LINCOLN SPEAKS
Lincoln rose slowly and spoke quietly. " I assure Judge Douglas that I too have been in New England, which has been mentioned. I have been those cotton mills and the workers on their way home through the darkness. In those mills cotton picked by black slaves is made into cloth by white people, who are separated from slaves by no more than fifty cents a day. As an American, I can not be proud that such conditions exist.
But - as an American - I can ask: would any of those striking workers in the North want to change places with the slaves in the South? Also as an American, I can say - thank Got! we live under a system by which men have the right to strike! I am not stirring up the people to rebel. I dont have to. This country belongs to the people who live in it. When they are not satisfied with their government, they can exercise their right to change it.If the fathers of our country gave us anything, they gave us that.

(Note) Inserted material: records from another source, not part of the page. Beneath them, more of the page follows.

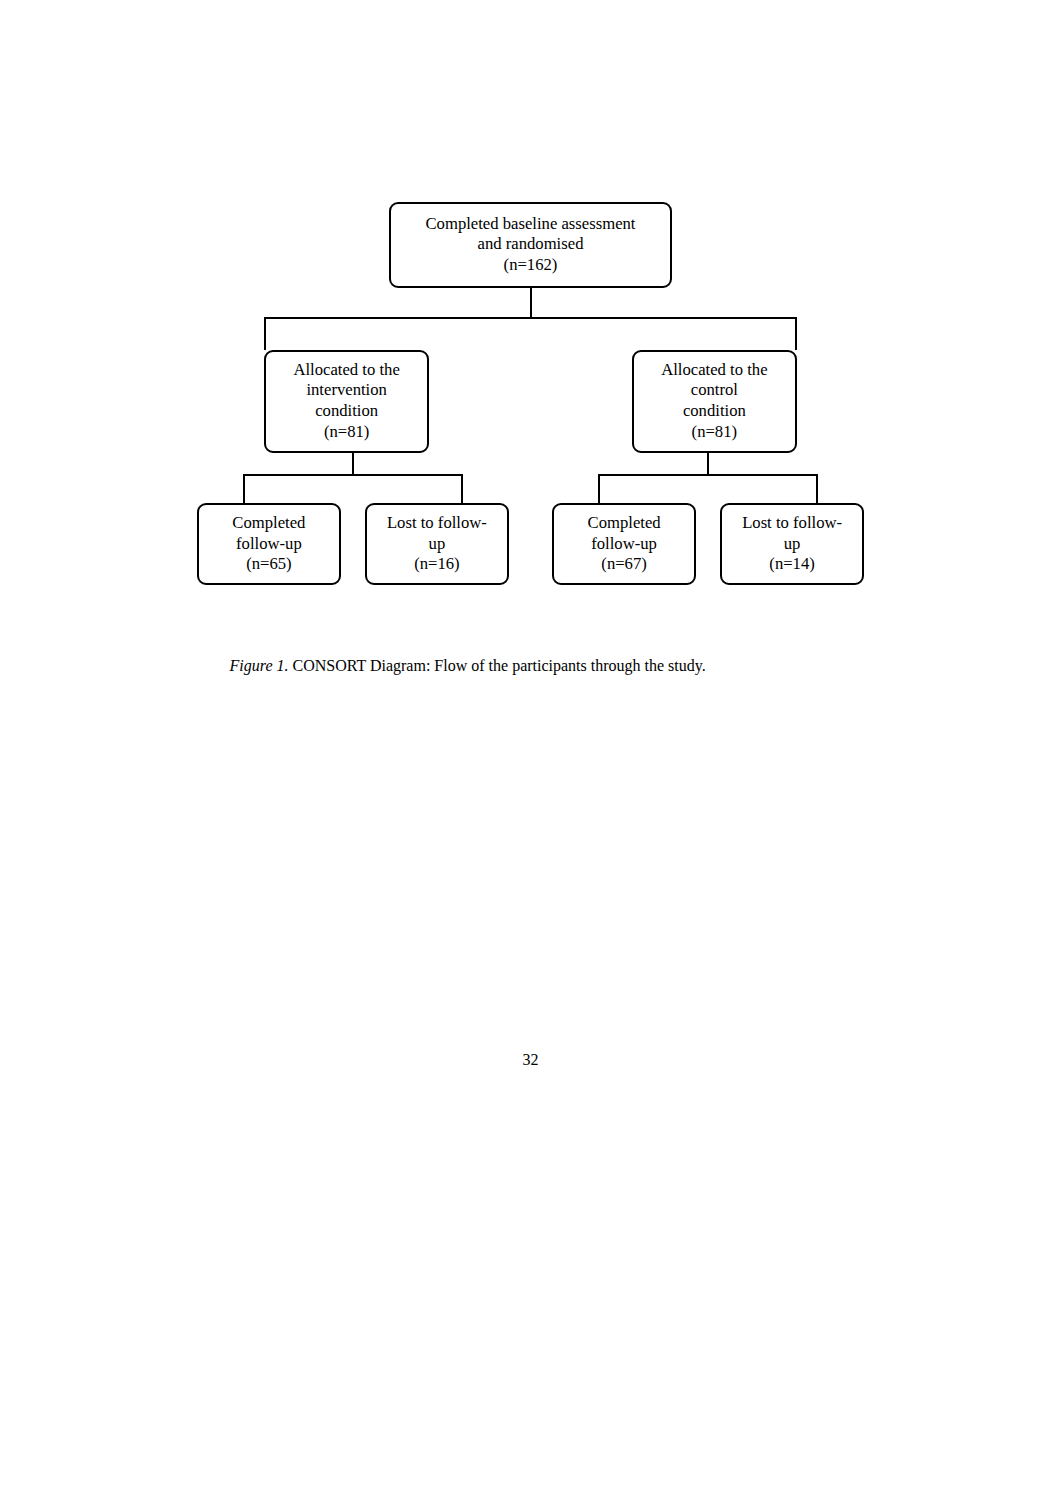Completed baseline assessment
and randomised
(n=162)
Allocated to the
intervention
condition
(n=81)
Allocated to the
control
condition
(n=81)
Completed
follow-up
(n=65)
Lost to follow-
up
(n=16)
Completed
follow-up
(n=67)
Lost to follow-
up
(n=14)
Figure 1. CONSORT Diagram: Flow of the participants through the study.
32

I am not advising lack of respect for the Supreme Court. I am only saying that the decisions of human beings are often wrong. And Supreme Court is made up of human beings, most of whom come from the privileged class in the South. As a nation, we begin by declaring that all men are created equal. Does Judge Douglas mean to say that all men were created equal except negroes?
If we accept this decision, what is there to stop us from declaring in the future that all men were created equal except negroes, foreigners, people not of our religion, or just poor people? Those who are in favor of slavery are driving us to that conclusion. The virtues at the base of our democracy, which have made us great and which can make us greater, are now in danger, not only because of those who honestly believe in slavery, but even more by those who repeat the cry of Judge Douglas - 'Leave it alone!'
This is the policy of turning back on evil and that policy I hate. I hate it because of the injustice of slavery itself. I hate it because it causes the real friends of freedom to doubt our good faith. I hate it because it forces many good men among ourselves into an open war with the foundation of civil liberty. In his final words tonight, the Judge said, 'we shall be the terror of the world.' I don't think we want to be the terror of the world. I think we would prefer to be the light of the world. But we shall not be such a light, unless we can show the world that we can live and grow as a nation.
And we shall surely do neither if these states fail to remain united. There can be no difference in the meaning of liberty for one section and another, one race and another, one class and another. A house divided against itself can not stand. This government can not endure, half slave and half free!"
The election on November 2 was close. The Republican polled 125,430 votes for their state ticket against 121,609 for the Douglas Democrats. But the Democrats won a majority of members of legislature, which at that time elected United States senators. Douglas' victory was confirmed on January 5, 1859. Lincoln was defeated, but the debates attracted the attention of the country; and in 1860 he was nominated by the Republican party a candidate for the President.